# [Instruction]
Read through the entries below and copy each line where "concept" turns up.

# [Task input]
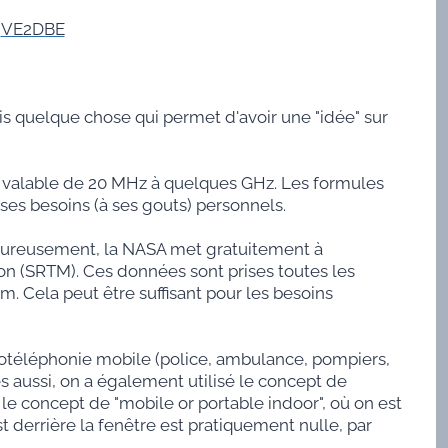
é
VE2DBE
mais quelque chose qui permet d'avoir une "idée" sur
t valable de 20 MHz à quelques GHz. Les formules
ses besoins (à ses gouts) personnels.
rt heureusement, la NASA met gratuitement à
on (SRTM). Ces données sont prises toutes les
. Cela peut être suffisant pour les besoins
adiotéléphonie mobile (police, ambulance, pompiers,
es aussi, on a également utilisé le concept de
 le concept de "mobile or portable indoor", où on est
 derrière la fenêtre est pratiquement nulle, par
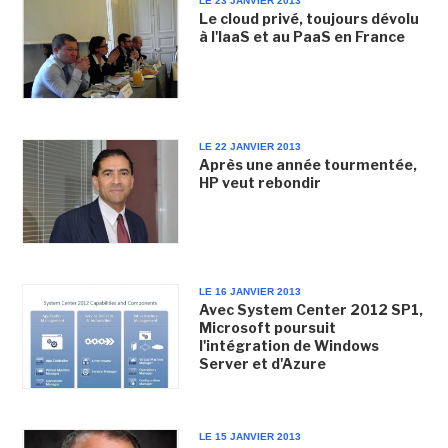
LE 23 JANVIER 2013
Le cloud privé, toujours dévolu
à l'IaaS et au PaaS en France
LE 22 JANVIER 2013
Après une année tourmentée,
HP veut rebondir
LE 16 JANVIER 2013
Avec System Center 2012 SP1,
Microsoft poursuit
l'intégration de Windows
Server et d'Azure
LE 15 JANVIER 2013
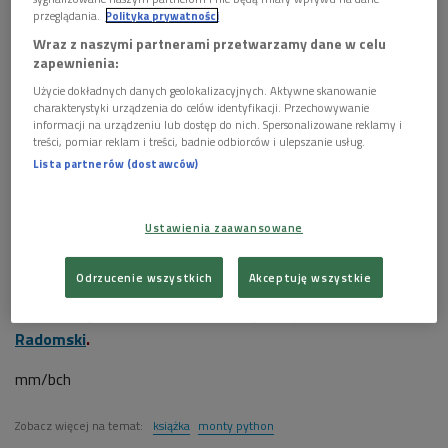
Czy ich pierwszy wspólny program telewizyjny "Latający Cyrk
przeglądania.
Polityka prywatności
Monty Pythona" był hitem od pierwszego odcinka, czy może
Wraz z naszymi partnerami przetwarzamy dane w celu
popularność przyszła powoli i w bólach? Na czym polega
zapewnienia:
specyfika ich humoru i jak ma się ona do przyzwyczajeń
Użycie dokładnych danych geolokalizacyjnych. Aktywne skanowanie
polskiego widza? Porozmawiamy o tym - w kontekście
charakterystyki urządzenia do celów identyfikacji. Przechowywanie
informacji na urządzeniu lub dostęp do nich. Spersonalizowane reklamy i
niedawno wydanej po polsku książki "Monty Python według
treści, pomiar reklam i treści, badnie odbiorców i ulepszanie usług.
Monty Pythona" - z Michałem Sufinem z Klubu
Lista partnerów (dostawców)
Komediowego i z prof. Dorotą Babilas z Wydziału Anglistyki
UW.
Ustawienia zaawansowane
***
Odrzucenie wszystkich
Akceptuję wszystkie
Na audycję
"Notatnik Dwójki"
zapraszamy we wtorek
(12.01) w godz. 13.00-13.30. Program poprowadzi
Kamil
Radomski
.
mm/bch
Zobacz więcej na temat:
książka
monty python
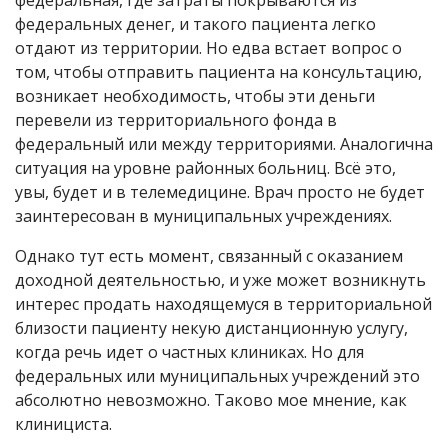
федеральная, где затраты покрываются из
федеральных денег, и такого пациента легко
отдают из территории. Но едва встает вопрос о
том, чтобы отправить пациента на консультацию,
возникает необходимость, чтобы эти деньги
перевели из территориального фонда в
федеральный или между территориями. Аналогична
ситуация на уровне районных больниц. Всё это,
увы, будет и в телемедицине. Врач просто не будет
заинтересован в муниципальных учреждениях.
Однако тут есть момент, связанный с оказанием
доходной деятельностью, и уже может возникнуть
интерес продать находящемуся в территориальной
близости пациенту некую дистанционную услугу,
когда речь идет о частных клиниках. Но для
федеральных или муниципальных учреждений это
абсолютно невозможно. Таково мое мнение, как
клинициста.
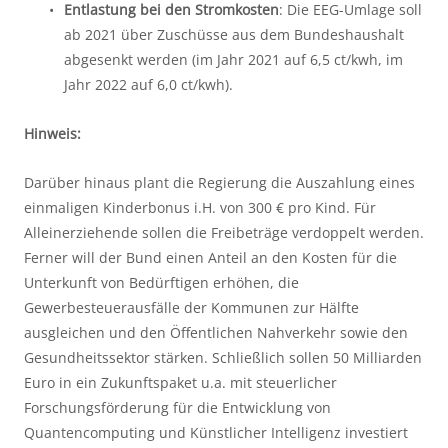
Entlastung bei den Stromkosten
: Die EEG-Umlage soll 
ab 2021 über Zuschüsse aus dem Bundeshaushalt 
abgesenkt werden (im Jahr 2021 auf 6,5 ct/kwh, im 
Jahr 2022 auf 6,0 ct/kwh).
Hinweis:
Darüber hinaus plant die Regierung die Auszahlung eines 
einmaligen Kinderbonus i.H. von 300 € pro Kind. Für 
Alleinerziehende sollen die Freibeträge verdoppelt werden. 
Ferner will der Bund einen Anteil an den Kosten für die 
Unterkunft von Bedürftigen erhöhen, die 
Gewerbesteuerausfälle der Kommunen zur Hälfte 
ausgleichen und den Öffentlichen Nahverkehr sowie den 
Gesundheitssektor stärken. Schließlich sollen 50 Milliarden 
Euro in ein Zukunftspaket u.a. mit steuerlicher 
Forschungsförderung für die Entwicklung von 
Quantencomputing und Künstlicher Intelligenz investiert 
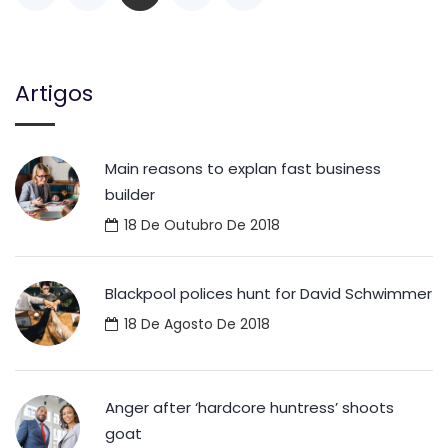
Artigos
Main reasons to explan fast business
builder
18 De Outubro De 2018
Blackpool polices hunt for David Schwimmer
18 De Agosto De 2018
Anger after ‘hardcore huntress’ shoots
goat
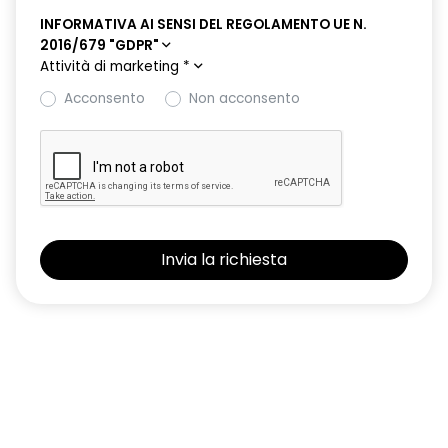
INFORMATIVA AI SENSI DEL REGOLAMENTO UE N.
2016/679 "GDPR"
Attività di marketing
*
Acconsento
Non acconsento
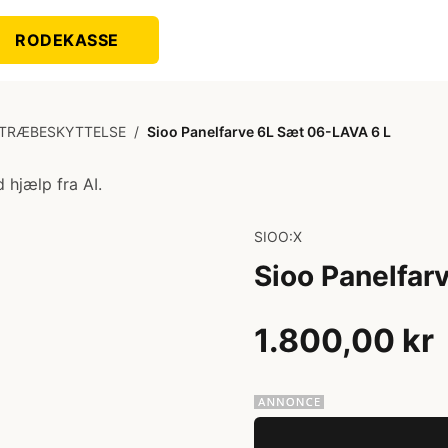
RODEKASSE
 TRÆBESKYTTELSE
/
Sioo Panelfarve 6L Sæt 06-LAVA 6 L
 hjælp fra AI.
SIOO:X
Sioo Panelfar
1.800,00 kr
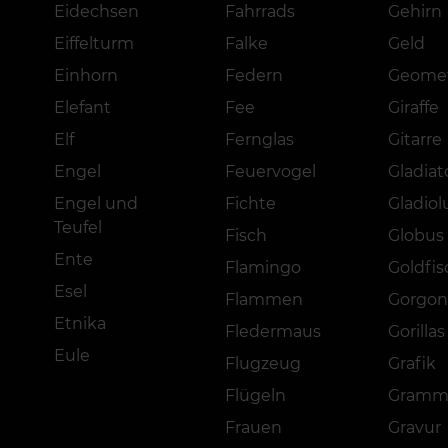
Eidechsen
Fahrrads
Gehirn
Eiffelturm
Falke
Geld
Einhorn
Federn
Geomet
Elefant
Fee
Giraffe
Elf
Fernglas
Gitarre
Engel
Feuervogel
Gladiat
Engel und
Fichte
Gladiol
Teufel
Fisch
Globus
Ente
Flamingo
Goldfis
Esel
Flammen
Gorgon
Etnika
Fledermaus
Gorillas
Eule
Flugzeug
Grafik
Flügeln
Gramm
Frauen
Gravur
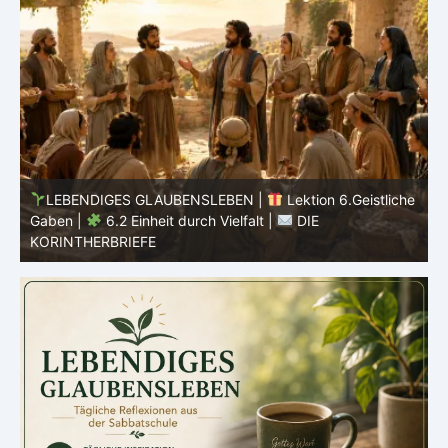
he
LEBENDIGES GLAUBENSLEBEN |
Lektion 6.Geistliche
Gaben |
6.2 Einheit durch Vielfalt |
DIE
G
KORINTHERBRIEFE
K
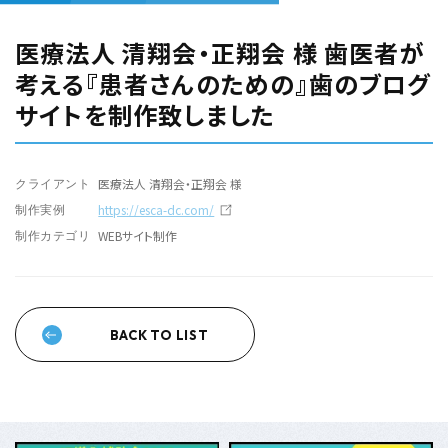
医療法人 清翔会・正翔会 様 歯医者が
考える『患者さんのための』歯のブログ
サイトを制作致しました
医療法人 清翔会・正翔会 様
クライアント
https://esca-dc.com/
制作実例
WEBサイト制作
制作カテゴリ
BACK TO LIST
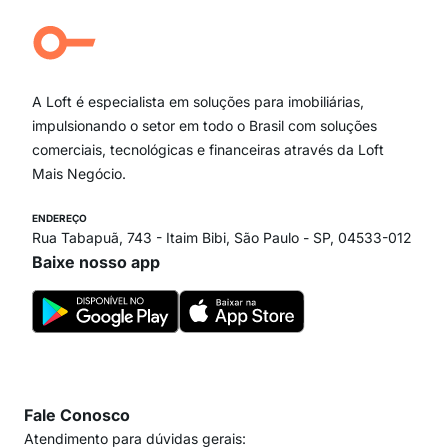
Aclimação
Campo Belo
Ipiranga
Vila Andrade
Paraíso
A Loft é especialista em soluções para imobiliárias,
Itaim Bibi
impulsionando o setor em todo o Brasil com soluções
comerciais, tecnológicas e financeiras através da Loft
Mais Negócio.
ENDEREÇO
Rua Tabapuã, 743 - Itaim Bibi, São Paulo - SP, 04533-012
Baixe nosso app
Fale Conosco
Atendimento para dúvidas gerais:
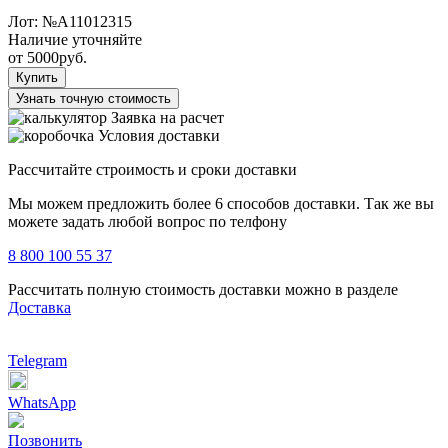
Лот:
№А11012315
Наличие уточняйте
от
5000
руб.
Купить
Узнать точную стоимость
Заявка на расчет
Условия доставки
Рассчитайте строимость и сроки доставки
Мы можем предложить более 6 способов доставки. Так же вы
можете задать любой вопрос по телфону
8 800 100 55 37
Рассчитать полную стоимость доставки можно в разделе
Доставка
Telegram
WhatsApp
Позвонить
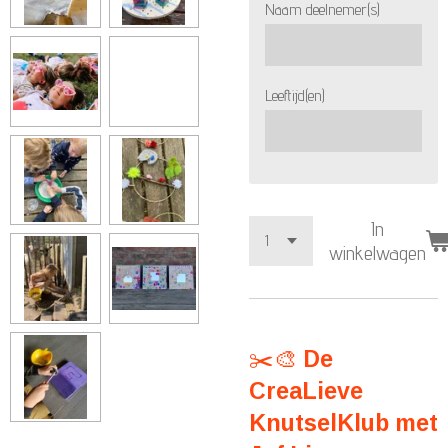
Naam deelnemer(s)
Leeftijd(en)
In
winkelwagen
✂️🎨
De
CreaLieve
KnutselKlub met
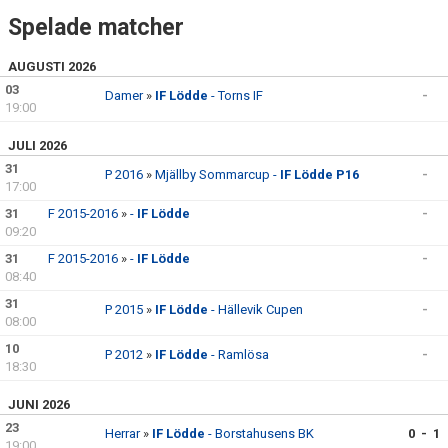
Spelade matcher
AUGUSTI 2026
03
Damer
»
IF Lödde
- Torns IF
-
19:00
JULI 2026
31
P 2016
»
Mjällby Sommarcup -
IF Lödde P16
-
17:00
31
F 2015-2016
»
-
IF Lödde
-
09:20
31
F 2015-2016
»
-
IF Lödde
-
08:40
31
P 2015
»
IF Lödde
- Hällevik Cupen
-
08:00
10
P 2012
»
IF Lödde
- Ramlösa
-
18:30
JUNI 2026
23
Herrar
»
IF Lödde
- Borstahusens BK
0 - 1
19:00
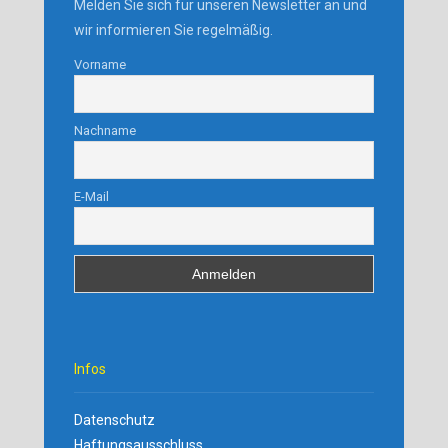
Melden Sie sich für unseren Newsletter an und
wir informieren Sie regelmäßig.
Vorname
Nachname
E-Mail
Infos
Datenschutz
Haftungsausschluss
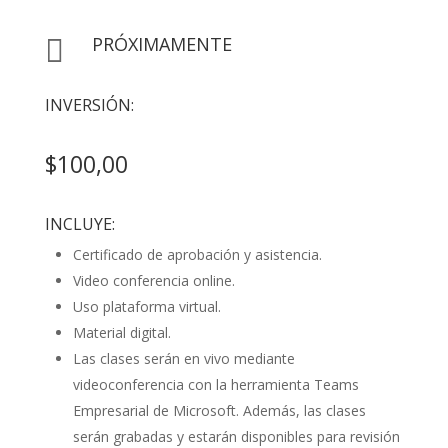
PRÓXIMAMENTE

INVERSIÓN:
$100,00
INCLUYE:
Certificado de aprobación y asistencia.
Video conferencia online.
Uso plataforma virtual.
Material digital.
Las clases serán en vivo mediante
videoconferencia con la herramienta Teams
Empresarial de Microsoft. Además, las clases
serán grabadas y estarán disponibles para revisión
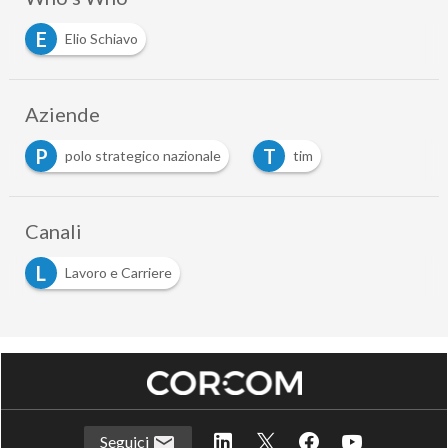
E
Elio Schiavo
Aziende
P
T
polo strategico nazionale
tim
Canali
L
Lavoro e Carriere
Seguici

# [Answer]
es aussi, on a également utilisé le concept de
 le concept de "mobile or portable indoor", où on est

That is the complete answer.